** Begin **
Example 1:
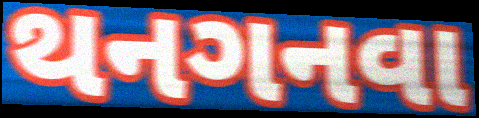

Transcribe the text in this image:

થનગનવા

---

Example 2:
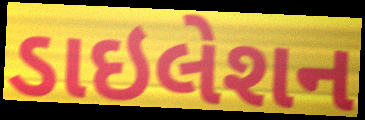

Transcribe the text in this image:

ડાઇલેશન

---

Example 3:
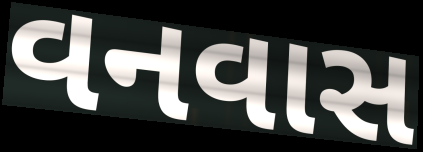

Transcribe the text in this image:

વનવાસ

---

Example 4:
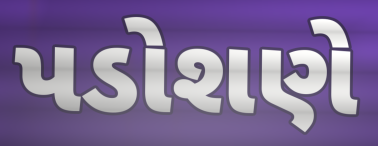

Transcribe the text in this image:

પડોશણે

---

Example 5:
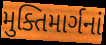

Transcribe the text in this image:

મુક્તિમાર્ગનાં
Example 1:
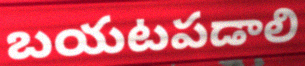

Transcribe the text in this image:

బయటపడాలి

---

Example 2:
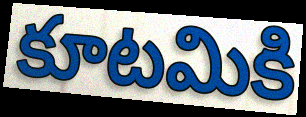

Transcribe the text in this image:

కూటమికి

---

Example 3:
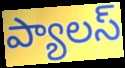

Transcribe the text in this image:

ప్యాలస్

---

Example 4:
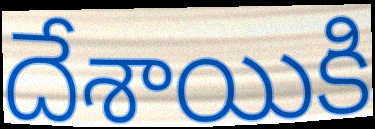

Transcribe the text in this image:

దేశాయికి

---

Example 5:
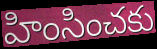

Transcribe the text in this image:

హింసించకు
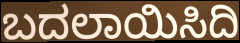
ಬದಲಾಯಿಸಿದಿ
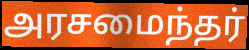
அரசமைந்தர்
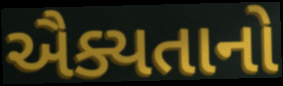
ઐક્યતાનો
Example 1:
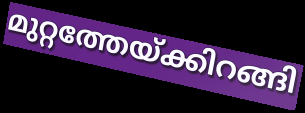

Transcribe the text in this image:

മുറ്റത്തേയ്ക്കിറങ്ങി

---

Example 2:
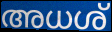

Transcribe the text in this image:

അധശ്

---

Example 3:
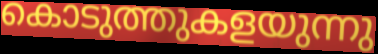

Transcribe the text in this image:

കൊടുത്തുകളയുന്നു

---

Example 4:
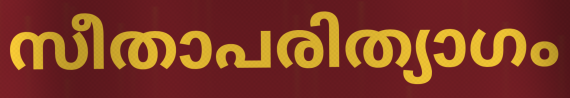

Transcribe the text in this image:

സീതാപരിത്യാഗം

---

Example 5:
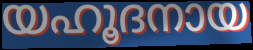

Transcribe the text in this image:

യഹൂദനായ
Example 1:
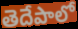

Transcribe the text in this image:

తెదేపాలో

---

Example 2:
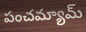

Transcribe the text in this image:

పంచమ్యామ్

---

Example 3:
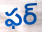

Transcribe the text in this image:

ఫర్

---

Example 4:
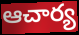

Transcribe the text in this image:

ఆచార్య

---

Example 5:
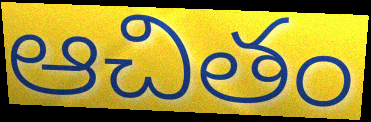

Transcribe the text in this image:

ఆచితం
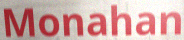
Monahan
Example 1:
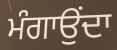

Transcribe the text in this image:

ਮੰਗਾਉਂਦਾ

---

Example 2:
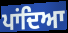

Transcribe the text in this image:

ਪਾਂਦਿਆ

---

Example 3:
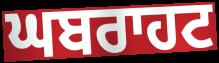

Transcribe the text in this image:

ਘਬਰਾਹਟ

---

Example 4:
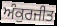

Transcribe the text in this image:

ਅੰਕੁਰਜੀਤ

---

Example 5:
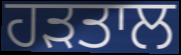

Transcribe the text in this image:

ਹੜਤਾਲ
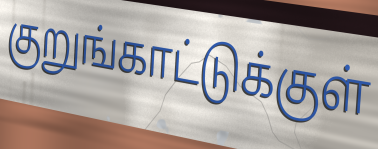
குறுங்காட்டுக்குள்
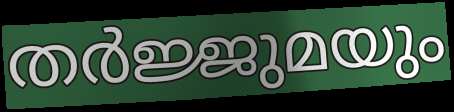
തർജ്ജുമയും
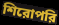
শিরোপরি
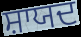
** End **
REQUIREMENT: Can you rewrite every line of the entries above as a numbered list, omitting the blank lines and leaving the pictures out?

PROBLEM SOLUTION:
1. Example 1:
2. Transcribe the text in this image:
3. થનગનવા
4. ---
5. Example 2:
6. Transcribe the text in this image:
7. ડાઇલેશન
8. ---
9. Example 3:
10. Transcribe the text in this image:
11. વનવાસ
12. ---
13. Example 4:
14. Transcribe the text in this image:
15. પડોશણે
16. ---
17. Example 5:
18. Transcribe the text in this image:
19. મુક્તિમાર્ગનાં
20. Example 1:
21. Transcribe the text in this image:
22. బయటపడాలి
23. ---
24. Example 2:
25. Transcribe the text in this image:
26. కూటమికి
27. ---
28. Example 3:
29. Transcribe the text in this image:
30. ప్యాలస్
31. ---
32. Example 4:
33. Transcribe the text in this image:
34. దేశాయికి
35. ---
36. Example 5:
37. Transcribe the text in this image:
38. హింసించకు
39. ಬದಲಾಯಿಸಿದಿ
40. அரசமைந்தர்
41. ઐક્યતાનો
42. Example 1:
43. Transcribe the text in this image:
44. മുറ്റത്തേയ്ക്കിറങ്ങി
45. ---
46. Example 2:
47. Transcribe the text in this image:
48. അധശ്
49. ---
50. Example 3:
51. Transcribe the text in this image:
52. കൊടുത്തുകളയുന്നു
53. ---
54. Example 4:
55. Transcribe the text in this image:
56. സീതാപരിത്യാഗം
57. ---
58. Example 5:
59. Transcribe the text in this image:
60. യഹൂദനായ
61. Example 1:
62. Transcribe the text in this image:
63. తెదేపాలో
64. ---
65. Example 2:
66. Transcribe the text in this image:
67. పంచమ్యామ్
68. ---
69. Example 3:
70. Transcribe the text in this image:
71. ఫర్
72. ---
73. Example 4:
74. Transcribe the text in this image:
75. ఆచార్య
76. ---
77. Example 5:
78. Transcribe the text in this image:
79. ఆచితం
80. Monahan
81. Example 1:
82. Transcribe the text in this image:
83. ਮੰਗਾਉਂਦਾ
84. ---
85. Example 2:
86. Transcribe the text in this image:
87. ਪਾਂਦਿਆ
88. ---
89. Example 3:
90. Transcribe the text in this image:
91. ਘਬਰਾਹਟ
92. ---
93. Example 4:
94. Transcribe the text in this image:
95. ਅੰਕੁਰਜੀਤ
96. ---
97. Example 5:
98. Transcribe the text in this image:
99. ਹੜਤਾਲ
100. குறுங்காட்டுக்குள்
101. തർജ്ജുമയും
102. শিরোপরি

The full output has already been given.